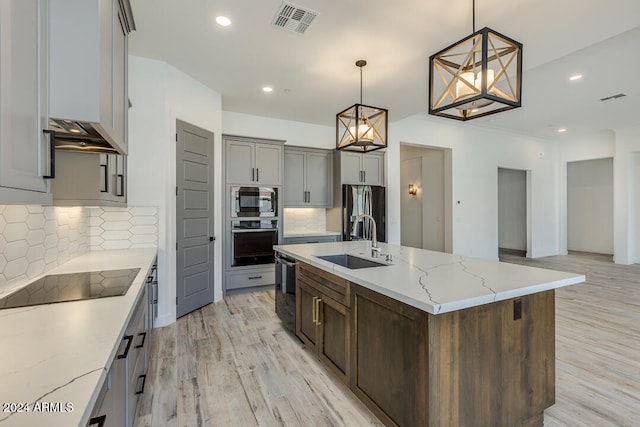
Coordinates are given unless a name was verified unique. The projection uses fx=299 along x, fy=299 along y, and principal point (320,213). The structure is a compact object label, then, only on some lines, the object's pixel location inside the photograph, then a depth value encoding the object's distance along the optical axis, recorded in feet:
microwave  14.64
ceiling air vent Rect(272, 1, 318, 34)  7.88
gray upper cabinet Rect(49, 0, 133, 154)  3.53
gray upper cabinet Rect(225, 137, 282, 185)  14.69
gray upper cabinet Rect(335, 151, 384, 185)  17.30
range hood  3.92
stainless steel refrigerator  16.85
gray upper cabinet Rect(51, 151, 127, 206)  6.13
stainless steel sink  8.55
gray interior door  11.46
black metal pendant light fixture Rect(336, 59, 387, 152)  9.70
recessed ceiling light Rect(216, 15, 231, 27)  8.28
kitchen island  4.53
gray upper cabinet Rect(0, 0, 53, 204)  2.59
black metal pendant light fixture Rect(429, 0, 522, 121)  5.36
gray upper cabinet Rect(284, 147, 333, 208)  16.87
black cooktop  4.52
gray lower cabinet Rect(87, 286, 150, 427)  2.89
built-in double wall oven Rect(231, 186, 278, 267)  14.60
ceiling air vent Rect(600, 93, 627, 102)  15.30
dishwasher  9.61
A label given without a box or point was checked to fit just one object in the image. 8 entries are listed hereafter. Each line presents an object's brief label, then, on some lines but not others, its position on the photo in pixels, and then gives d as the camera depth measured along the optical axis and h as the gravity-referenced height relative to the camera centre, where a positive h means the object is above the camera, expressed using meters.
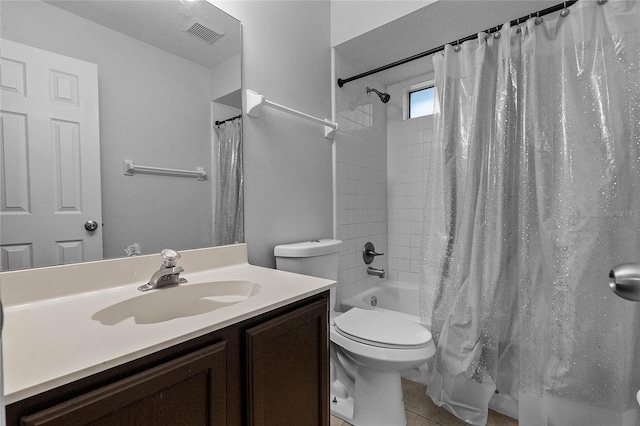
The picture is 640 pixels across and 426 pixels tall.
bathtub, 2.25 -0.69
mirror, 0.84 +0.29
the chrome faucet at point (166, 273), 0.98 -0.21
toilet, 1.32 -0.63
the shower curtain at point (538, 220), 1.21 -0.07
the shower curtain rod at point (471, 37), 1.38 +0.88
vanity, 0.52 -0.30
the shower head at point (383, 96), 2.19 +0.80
------------------------
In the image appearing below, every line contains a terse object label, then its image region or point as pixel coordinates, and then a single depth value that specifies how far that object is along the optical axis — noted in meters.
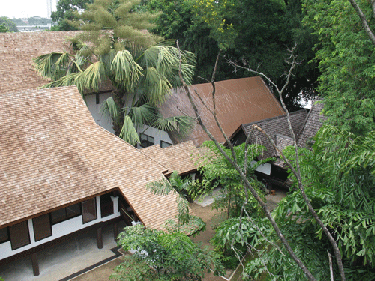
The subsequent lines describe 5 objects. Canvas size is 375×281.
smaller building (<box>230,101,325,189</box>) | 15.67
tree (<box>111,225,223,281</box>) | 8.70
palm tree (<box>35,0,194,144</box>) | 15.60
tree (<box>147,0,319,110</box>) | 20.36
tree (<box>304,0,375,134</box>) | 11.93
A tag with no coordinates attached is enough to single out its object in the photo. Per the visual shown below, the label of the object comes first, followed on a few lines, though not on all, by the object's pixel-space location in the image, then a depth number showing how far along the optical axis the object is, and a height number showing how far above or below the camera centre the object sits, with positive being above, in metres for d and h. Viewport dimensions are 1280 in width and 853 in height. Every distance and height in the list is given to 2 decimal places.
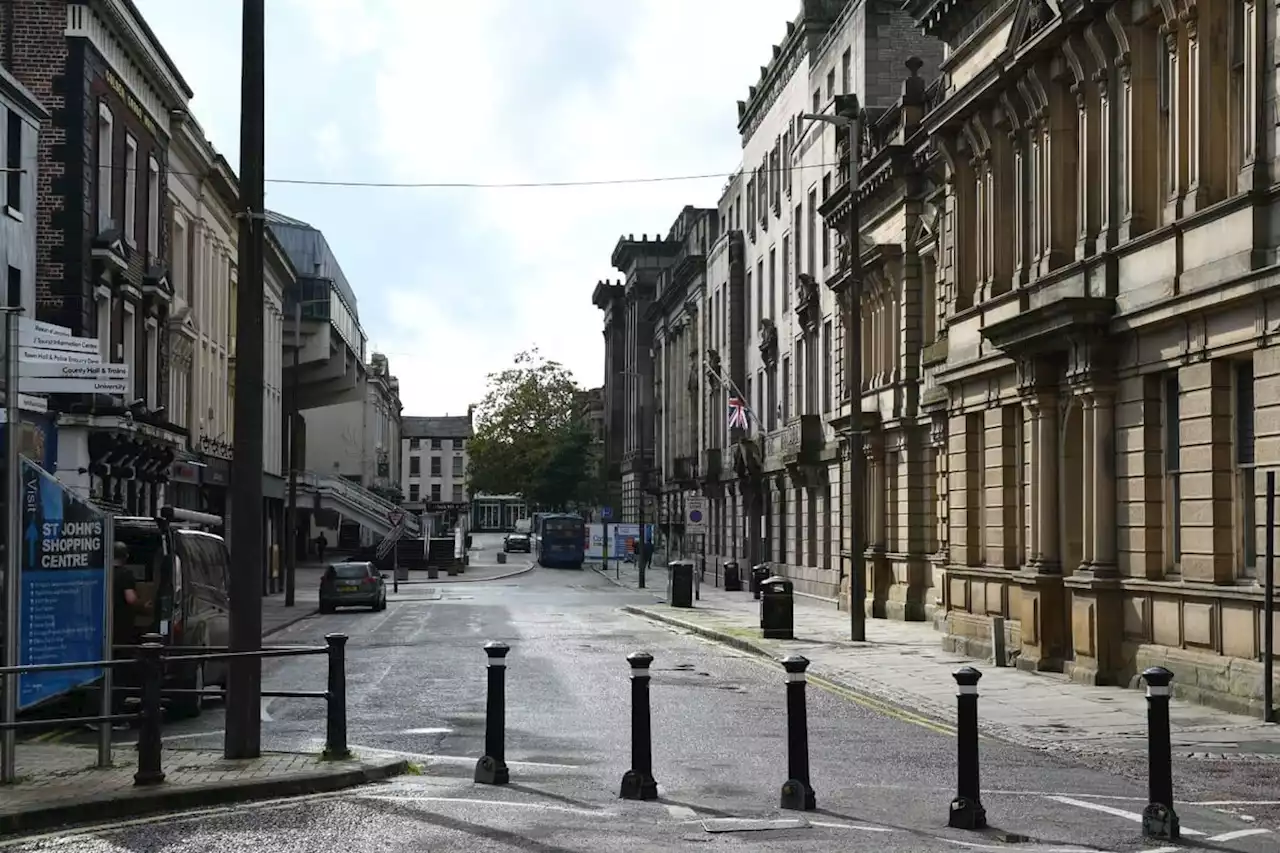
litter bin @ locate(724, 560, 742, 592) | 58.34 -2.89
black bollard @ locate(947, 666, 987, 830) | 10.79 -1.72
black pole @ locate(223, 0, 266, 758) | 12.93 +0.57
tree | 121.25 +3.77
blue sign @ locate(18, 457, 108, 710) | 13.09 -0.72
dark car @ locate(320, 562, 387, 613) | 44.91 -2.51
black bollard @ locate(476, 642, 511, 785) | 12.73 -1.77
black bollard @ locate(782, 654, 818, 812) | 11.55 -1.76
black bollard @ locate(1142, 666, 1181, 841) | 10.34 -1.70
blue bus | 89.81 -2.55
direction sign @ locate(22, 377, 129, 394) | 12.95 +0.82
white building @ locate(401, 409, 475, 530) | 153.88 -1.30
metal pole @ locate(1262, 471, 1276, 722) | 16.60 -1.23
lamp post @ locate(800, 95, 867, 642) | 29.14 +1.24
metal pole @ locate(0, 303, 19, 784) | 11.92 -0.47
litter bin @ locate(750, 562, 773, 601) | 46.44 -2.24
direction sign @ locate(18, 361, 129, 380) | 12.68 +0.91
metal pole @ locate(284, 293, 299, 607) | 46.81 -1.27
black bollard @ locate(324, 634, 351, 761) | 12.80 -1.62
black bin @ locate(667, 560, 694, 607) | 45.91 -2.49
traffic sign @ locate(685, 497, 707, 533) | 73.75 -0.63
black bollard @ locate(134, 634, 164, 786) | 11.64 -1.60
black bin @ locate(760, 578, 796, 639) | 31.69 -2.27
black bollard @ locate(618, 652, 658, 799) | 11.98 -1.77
------------------------
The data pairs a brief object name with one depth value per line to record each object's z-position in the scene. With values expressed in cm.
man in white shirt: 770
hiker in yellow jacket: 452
------------------------
● **About this task**:
Beginning with the line that has "litter bin @ locate(750, 562, 773, 601)" and ending with the line that has "black bollard @ locate(618, 652, 658, 799)", set down the lines above exactly and include no others.

● **Answer section**:
litter bin @ locate(750, 562, 773, 601) | 46.44 -2.24
direction sign @ locate(18, 361, 129, 380) | 12.68 +0.91
metal pole @ locate(284, 293, 299, 607) | 46.81 -1.27
black bollard @ locate(324, 634, 351, 761) | 12.80 -1.62
black bin @ locate(667, 560, 694, 607) | 45.91 -2.49
traffic sign @ locate(685, 497, 707, 533) | 73.75 -0.63
black bollard @ locate(134, 634, 164, 786) | 11.64 -1.60
black bin @ locate(760, 578, 796, 639) | 31.69 -2.27
black bollard @ locate(618, 652, 658, 799) | 11.98 -1.77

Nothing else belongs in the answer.